══ DATA TO PROCESS ══
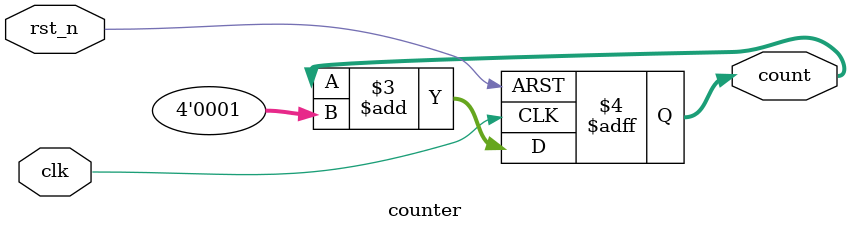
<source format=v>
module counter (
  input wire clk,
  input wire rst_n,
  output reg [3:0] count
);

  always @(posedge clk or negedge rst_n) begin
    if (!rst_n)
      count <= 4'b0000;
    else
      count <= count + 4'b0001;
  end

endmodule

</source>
═══
Word for word, repeat the line holding "if (!rst_n)" and all lines after it through the end of the entries above.

    if (!rst_n)
      count <= 4'b0000;
    else
      count <= count + 4'b0001;
  end

endmodule

</source>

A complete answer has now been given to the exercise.